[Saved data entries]
========================
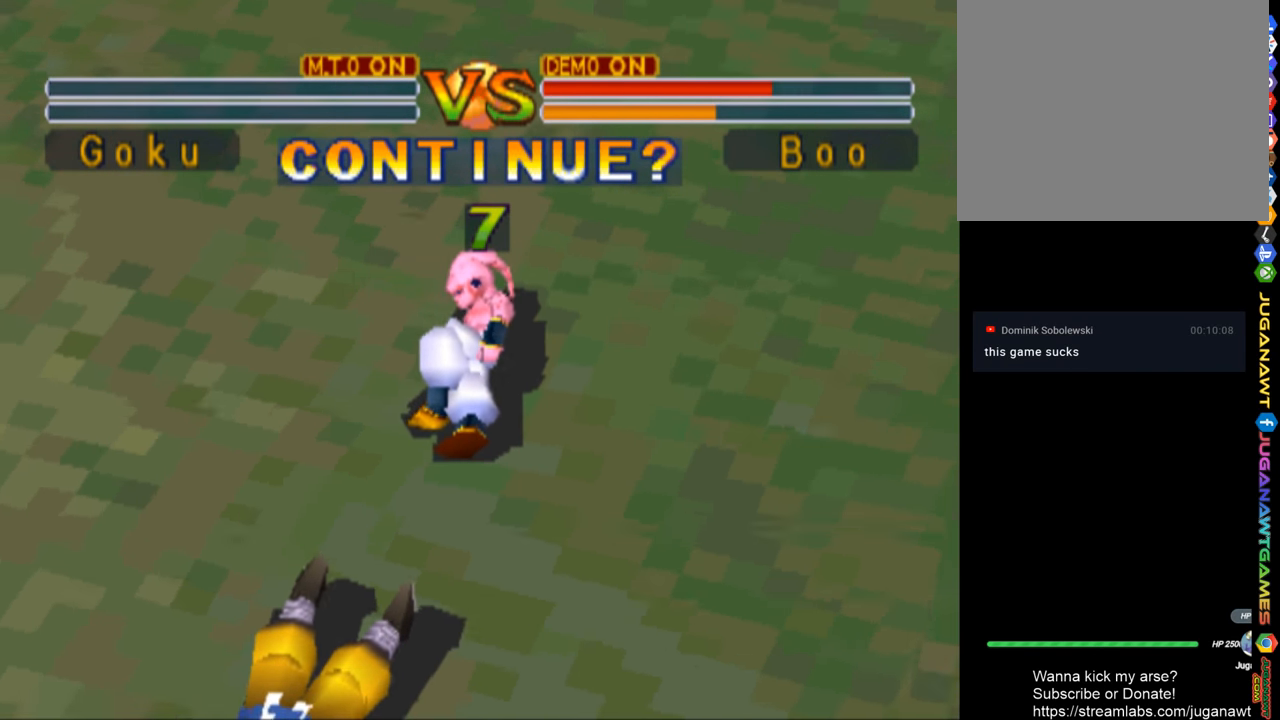
{"buttons": ["CROSS", "CIRCLE"], "left_stick": "center", "right_stick": "center", "events": [[34, "CIRCLE", "down"], [167, "CIRCLE", "up"], [200, "SQUARE", "down"], [267, "CIRCLE", "down"], [267, "SQUARE", "up"], [334, "CROSS", "down"], [367, "CIRCLE", "up"], [400, "CROSS", "up"], [400, "SQUARE", "down"], [467, "CIRCLE", "down"], [500, "CROSS", "down"], [500, "SQUARE", "up"]]}
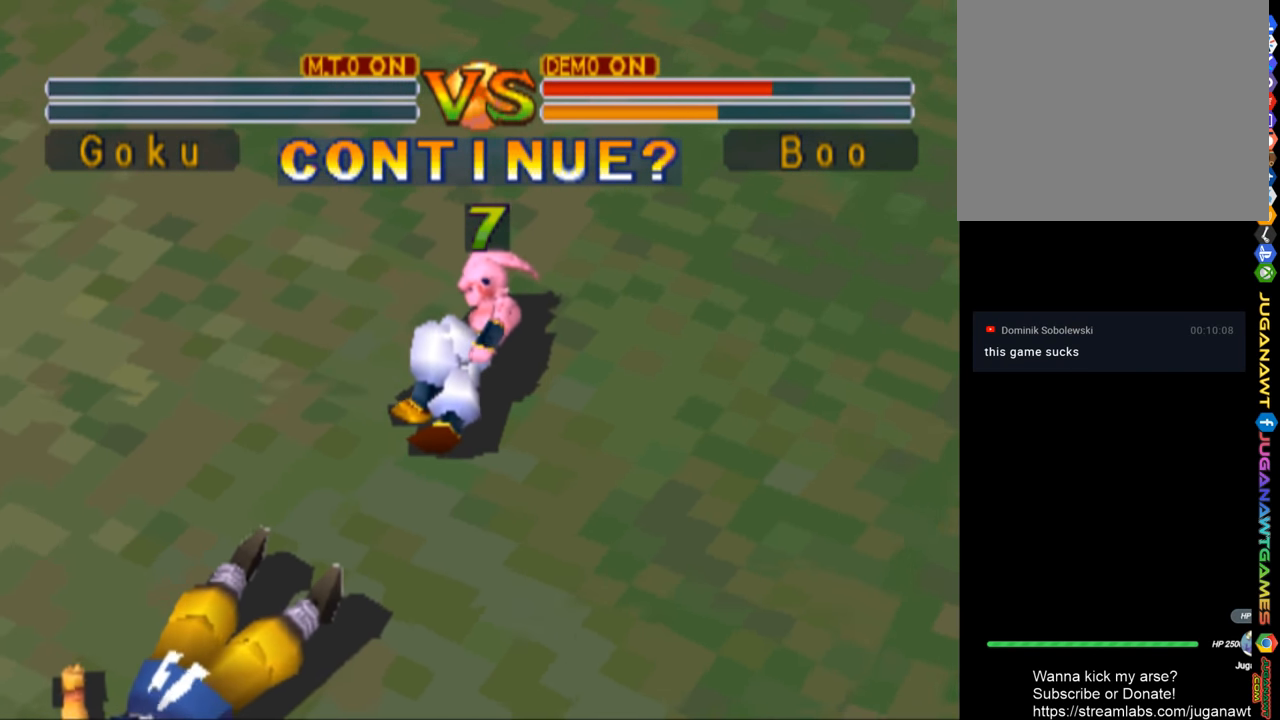
{"buttons": ["CROSS"], "left_stick": "center", "right_stick": "center", "events": [[67, "CIRCLE", "up"], [100, "CROSS", "up"], [100, "SQUARE", "down"], [167, "CIRCLE", "down"], [200, "CROSS", "down"], [200, "SQUARE", "up"], [267, "CIRCLE", "up"], [300, "CROSS", "up"], [300, "SQUARE", "down"], [367, "CIRCLE", "down"], [434, "CROSS", "down"], [434, "SQUARE", "up"], [434, "TRIANGLE", "down"], [467, "TRIANGLE", "up"], [500, "CIRCLE", "up"]]}
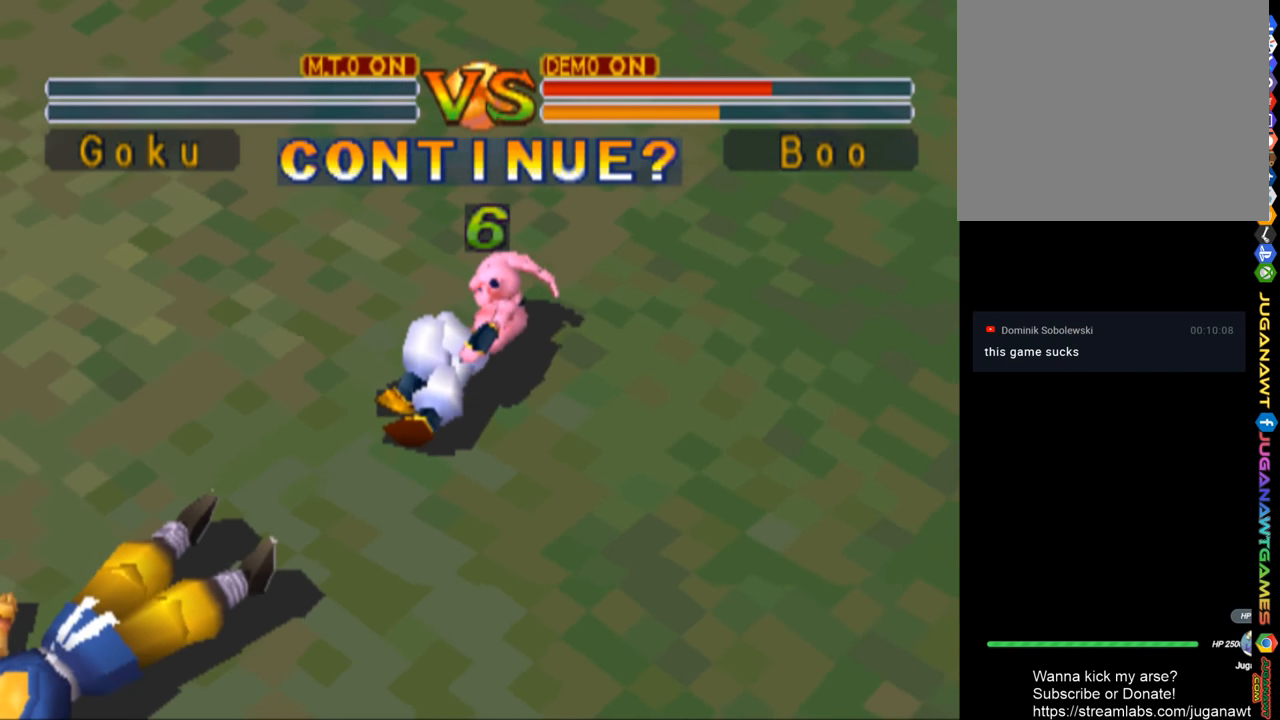
{"buttons": ["CIRCLE", "SQUARE", "TRIANGLE"], "left_stick": "center", "right_stick": "center", "events": [[34, "CROSS", "up"], [34, "SQUARE", "down"], [100, "CIRCLE", "down"], [134, "CROSS", "down"], [134, "SQUARE", "up"], [134, "TRIANGLE", "down"], [200, "CIRCLE", "up"], [200, "TRIANGLE", "up"], [234, "CROSS", "up"], [234, "SQUARE", "down"], [267, "CIRCLE", "down"], [300, "TRIANGLE", "down"], [334, "CROSS", "down"], [367, "SQUARE", "up"], [400, "CIRCLE", "up"], [400, "TRIANGLE", "up"], [434, "CROSS", "up"], [434, "SQUARE", "down"], [467, "CIRCLE", "down"], [467, "TRIANGLE", "down"]]}
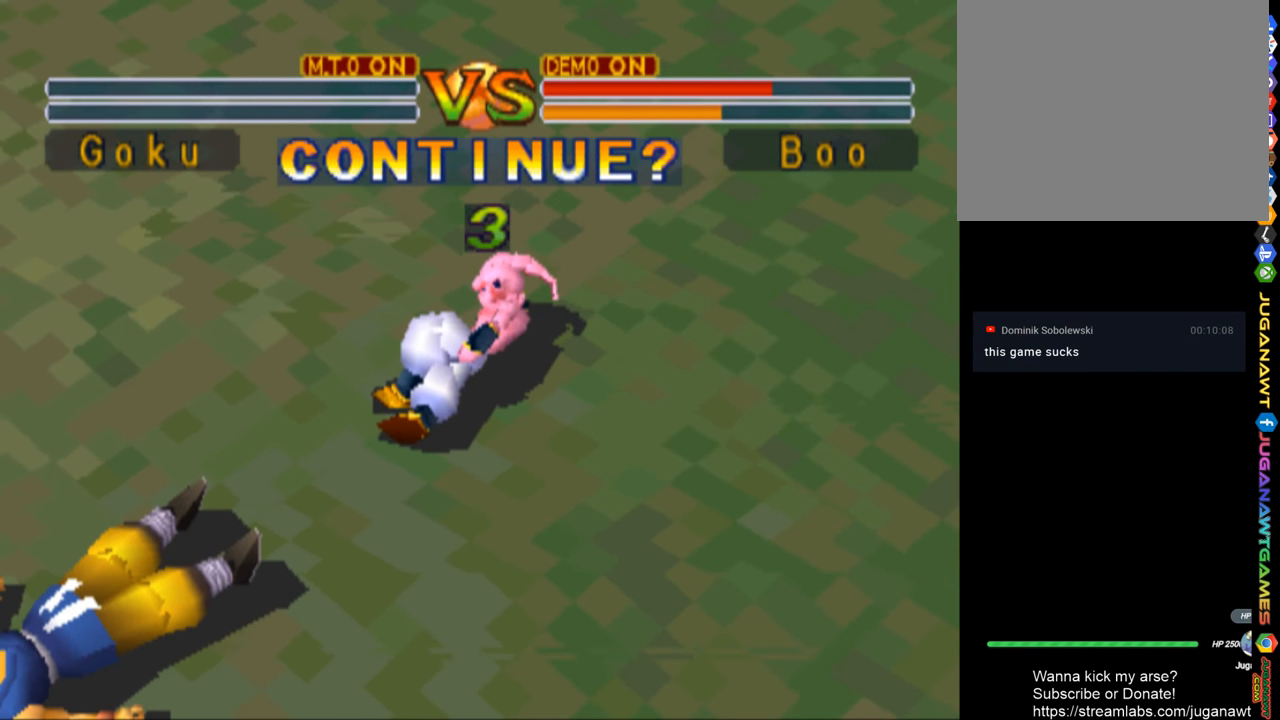
{"buttons": ["CROSS"], "left_stick": "center", "right_stick": "center", "events": [[34, "CROSS", "down"], [34, "SQUARE", "up"], [67, "CIRCLE", "up"], [67, "TRIANGLE", "up"], [134, "CROSS", "up"], [167, "CIRCLE", "down"], [167, "SQUARE", "down"], [200, "TRIANGLE", "down"], [234, "CROSS", "down"], [234, "TRIANGLE", "up"], [267, "CIRCLE", "up"], [267, "SQUARE", "up"], [334, "CROSS", "up"], [367, "CIRCLE", "down"], [367, "SQUARE", "down"], [367, "TRIANGLE", "down"], [400, "TRIANGLE", "up"], [434, "CROSS", "down"], [467, "CIRCLE", "up"], [467, "SQUARE", "up"]]}
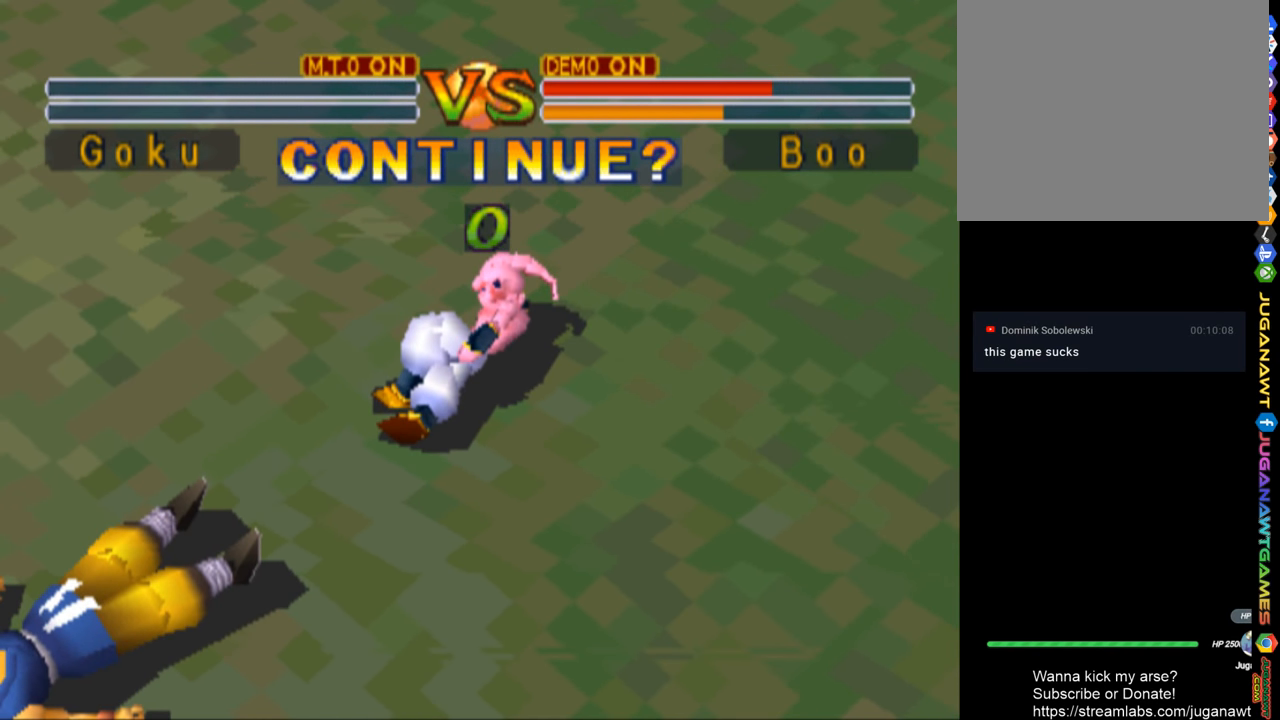
{"buttons": [], "left_stick": "center", "right_stick": "center", "events": [[34, "CIRCLE", "down"], [34, "TRIANGLE", "down"], [67, "CROSS", "up"], [67, "SQUARE", "down"], [100, "TRIANGLE", "up"], [134, "CROSS", "down"], [167, "CIRCLE", "up"], [167, "SQUARE", "up"], [234, "CIRCLE", "down"], [234, "CROSS", "up"], [234, "SQUARE", "down"], [234, "TRIANGLE", "down"], [300, "SQUARE", "up"], [334, "TRIANGLE", "up"], [367, "CIRCLE", "up"]]}
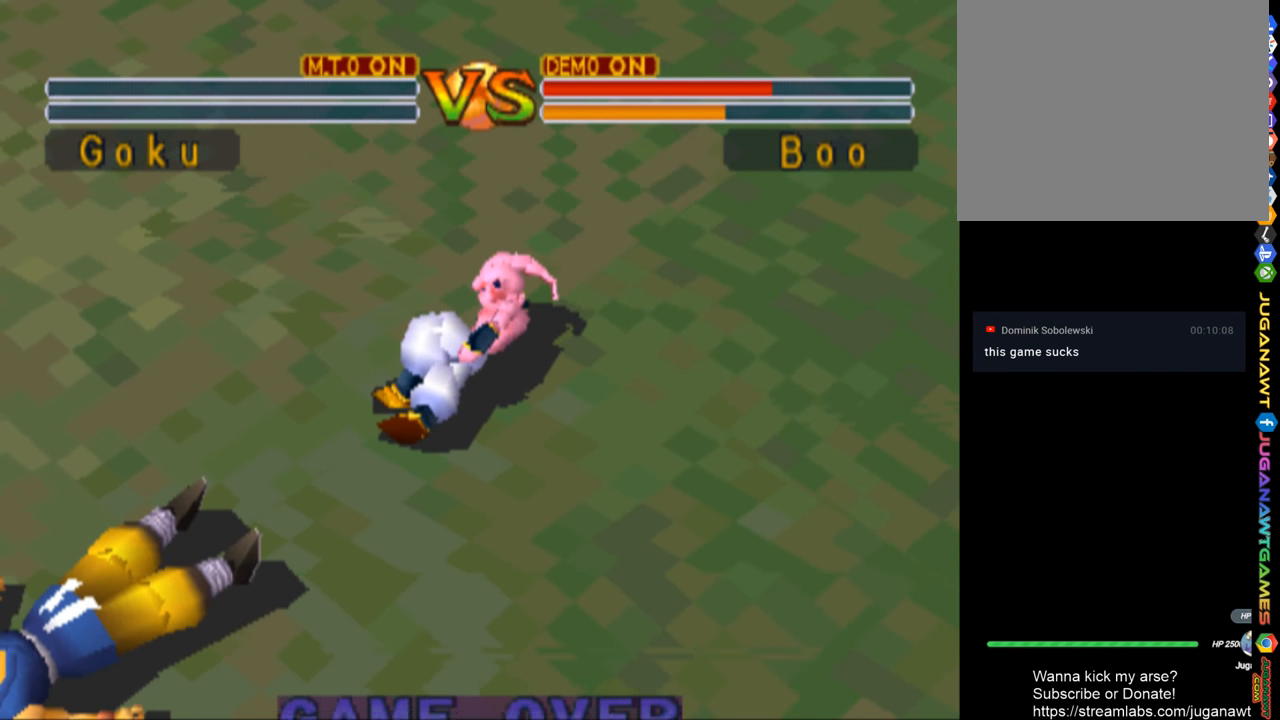
{"buttons": [], "left_stick": "center", "right_stick": "center", "events": []}
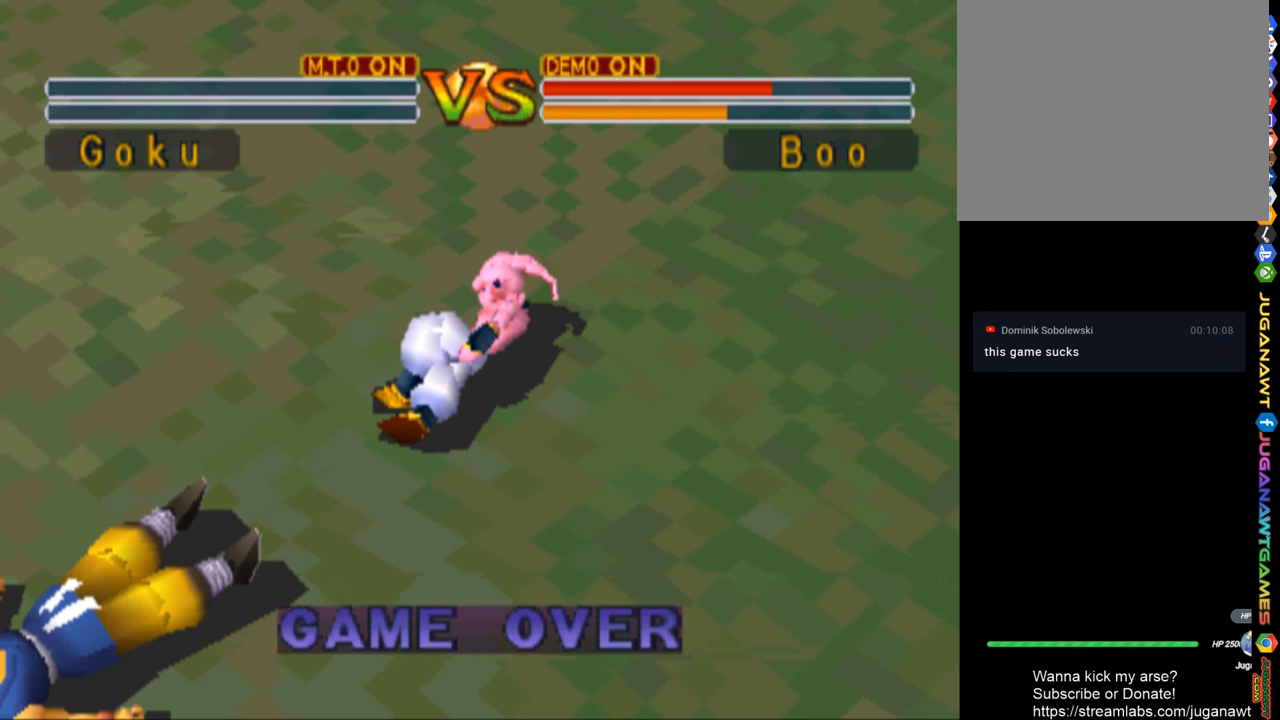
{"buttons": [], "left_stick": "center", "right_stick": "center", "events": [[33, "CROSS", "down"], [200, "CROSS", "up"]]}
========================
**REQUIRED WORK**
Reproduce all the records verbatim, excluding images.

**TASK ANSWER**
{"buttons": ["CROSS", "CIRCLE"], "left_stick": "center", "right_stick": "center", "events": [[34, "CIRCLE", "down"], [167, "CIRCLE", "up"], [200, "SQUARE", "down"], [267, "CIRCLE", "down"], [267, "SQUARE", "up"], [334, "CROSS", "down"], [367, "CIRCLE", "up"], [400, "CROSS", "up"], [400, "SQUARE", "down"], [467, "CIRCLE", "down"], [500, "CROSS", "down"], [500, "SQUARE", "up"]]}
{"buttons": ["CROSS"], "left_stick": "center", "right_stick": "center", "events": [[67, "CIRCLE", "up"], [100, "CROSS", "up"], [100, "SQUARE", "down"], [167, "CIRCLE", "down"], [200, "CROSS", "down"], [200, "SQUARE", "up"], [267, "CIRCLE", "up"], [300, "CROSS", "up"], [300, "SQUARE", "down"], [367, "CIRCLE", "down"], [434, "CROSS", "down"], [434, "SQUARE", "up"], [434, "TRIANGLE", "down"], [467, "TRIANGLE", "up"], [500, "CIRCLE", "up"]]}
{"buttons": ["CIRCLE", "SQUARE", "TRIANGLE"], "left_stick": "center", "right_stick": "center", "events": [[34, "CROSS", "up"], [34, "SQUARE", "down"], [100, "CIRCLE", "down"], [134, "CROSS", "down"], [134, "SQUARE", "up"], [134, "TRIANGLE", "down"], [200, "CIRCLE", "up"], [200, "TRIANGLE", "up"], [234, "CROSS", "up"], [234, "SQUARE", "down"], [267, "CIRCLE", "down"], [300, "TRIANGLE", "down"], [334, "CROSS", "down"], [367, "SQUARE", "up"], [400, "CIRCLE", "up"], [400, "TRIANGLE", "up"], [434, "CROSS", "up"], [434, "SQUARE", "down"], [467, "CIRCLE", "down"], [467, "TRIANGLE", "down"]]}
{"buttons": ["CROSS"], "left_stick": "center", "right_stick": "center", "events": [[34, "CROSS", "down"], [34, "SQUARE", "up"], [67, "CIRCLE", "up"], [67, "TRIANGLE", "up"], [134, "CROSS", "up"], [167, "CIRCLE", "down"], [167, "SQUARE", "down"], [200, "TRIANGLE", "down"], [234, "CROSS", "down"], [234, "TRIANGLE", "up"], [267, "CIRCLE", "up"], [267, "SQUARE", "up"], [334, "CROSS", "up"], [367, "CIRCLE", "down"], [367, "SQUARE", "down"], [367, "TRIANGLE", "down"], [400, "TRIANGLE", "up"], [434, "CROSS", "down"], [467, "CIRCLE", "up"], [467, "SQUARE", "up"]]}
{"buttons": [], "left_stick": "center", "right_stick": "center", "events": [[34, "CIRCLE", "down"], [34, "TRIANGLE", "down"], [67, "CROSS", "up"], [67, "SQUARE", "down"], [100, "TRIANGLE", "up"], [134, "CROSS", "down"], [167, "CIRCLE", "up"], [167, "SQUARE", "up"], [234, "CIRCLE", "down"], [234, "CROSS", "up"], [234, "SQUARE", "down"], [234, "TRIANGLE", "down"], [300, "SQUARE", "up"], [334, "TRIANGLE", "up"], [367, "CIRCLE", "up"]]}
{"buttons": [], "left_stick": "center", "right_stick": "center", "events": []}
{"buttons": [], "left_stick": "center", "right_stick": "center", "events": [[33, "CROSS", "down"], [200, "CROSS", "up"]]}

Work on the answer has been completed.